> **Directions**:
Output the records exactly, every one of them.
%%
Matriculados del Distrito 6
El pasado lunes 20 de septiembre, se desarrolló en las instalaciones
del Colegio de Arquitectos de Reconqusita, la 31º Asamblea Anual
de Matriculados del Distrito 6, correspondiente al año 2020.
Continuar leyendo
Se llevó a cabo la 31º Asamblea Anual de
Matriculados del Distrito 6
%%
> **Solution to this problem**:
Matriculados del Distrito 6
El pasado lunes 20 de septiembre, se desarrolló en las instalaciones
del Colegio de Arquitectos de Reconqusita, la 31º Asamblea Anual
de Matriculados del Distrito 6, correspondiente al año 2020.
Continuar leyendo
Se llevó a cabo la 31º Asamblea Anual de
Matriculados del Distrito 6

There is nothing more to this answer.